**PROBLEM:** Copy each line of the data below exactly, leaving out pictures.

**DATASET EXCERPT:**
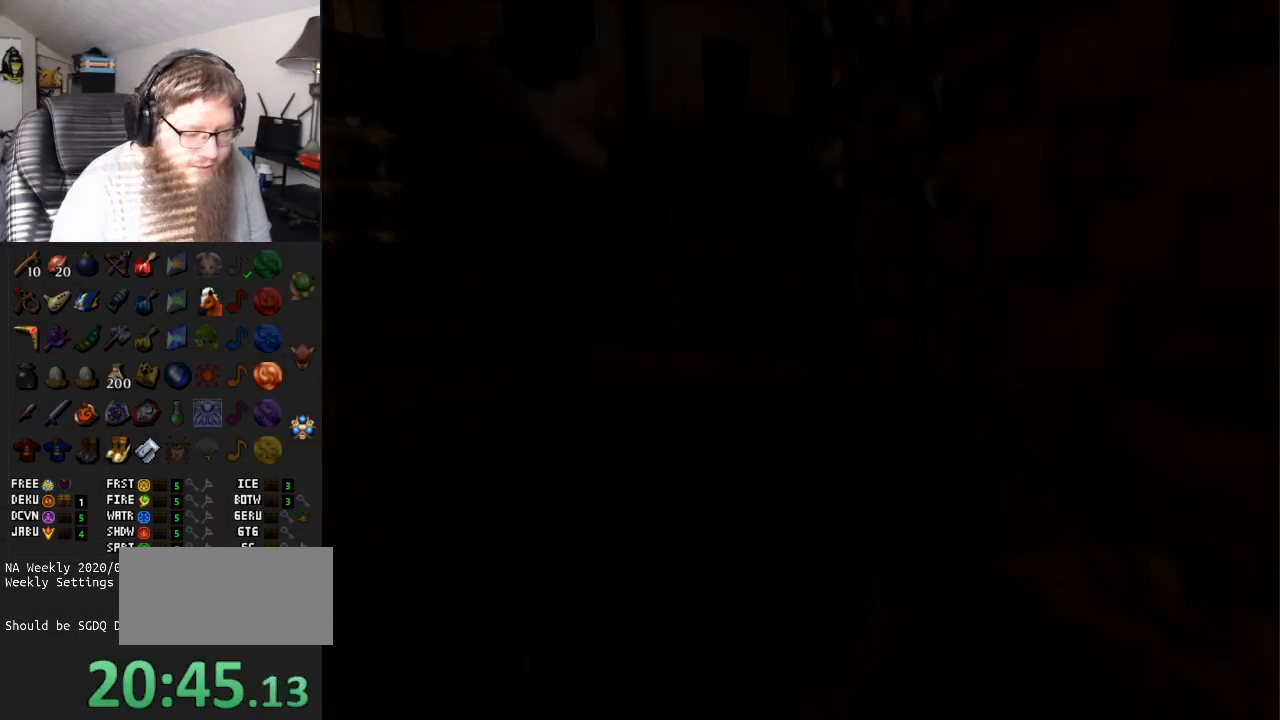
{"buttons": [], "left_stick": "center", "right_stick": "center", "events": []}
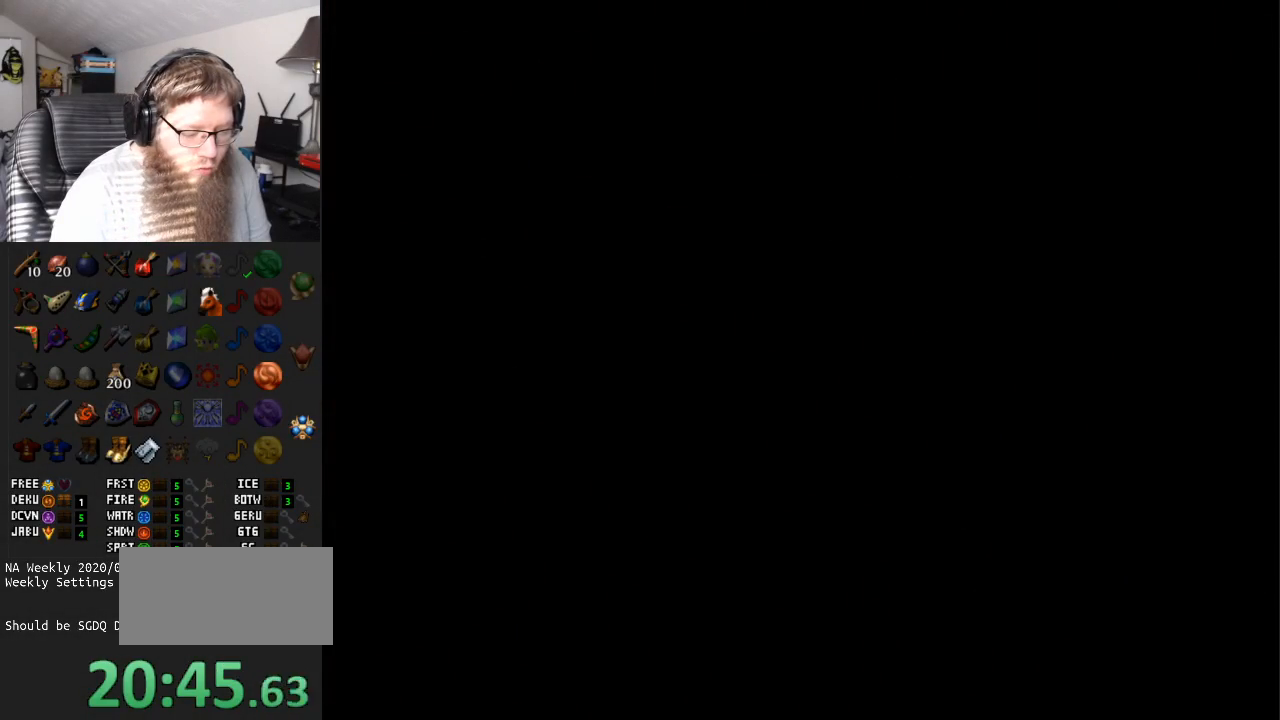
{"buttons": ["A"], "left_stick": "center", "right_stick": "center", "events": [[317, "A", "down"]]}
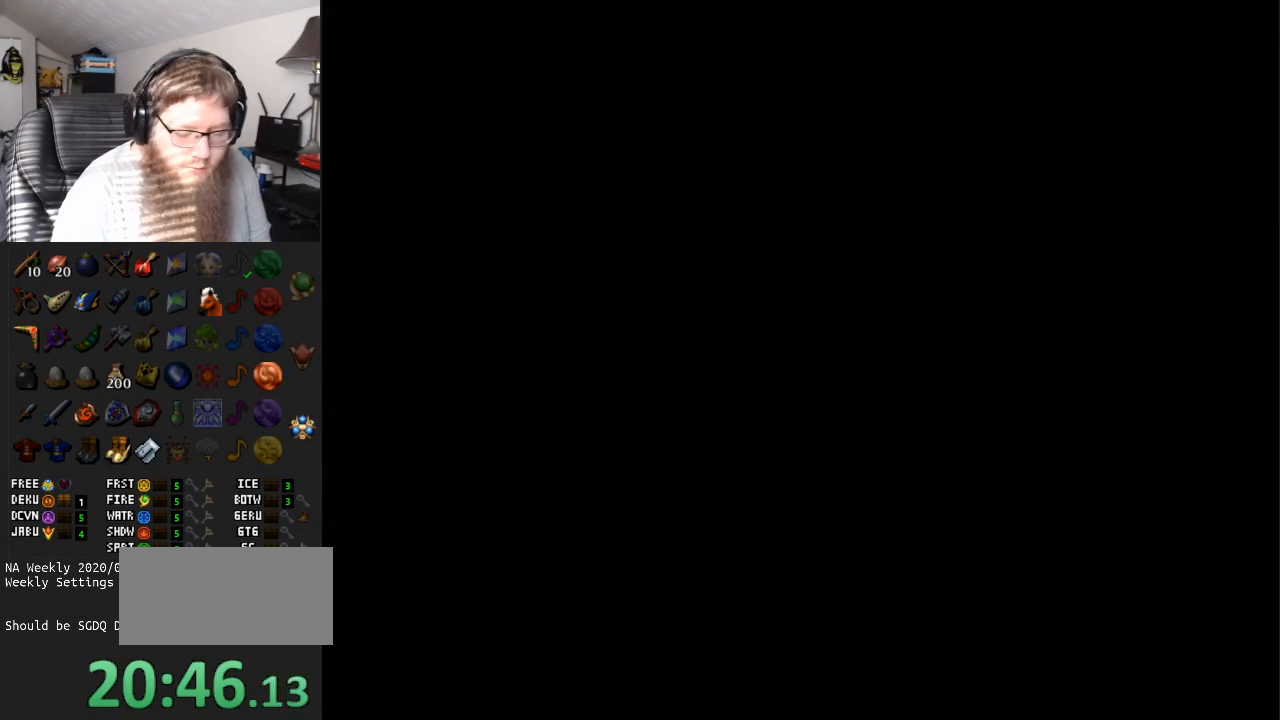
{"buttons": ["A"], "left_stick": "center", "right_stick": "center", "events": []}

**YOUR RESPONSE:**
{"buttons": [], "left_stick": "center", "right_stick": "center", "events": []}
{"buttons": ["A"], "left_stick": "center", "right_stick": "center", "events": [[317, "A", "down"]]}
{"buttons": ["A"], "left_stick": "center", "right_stick": "center", "events": []}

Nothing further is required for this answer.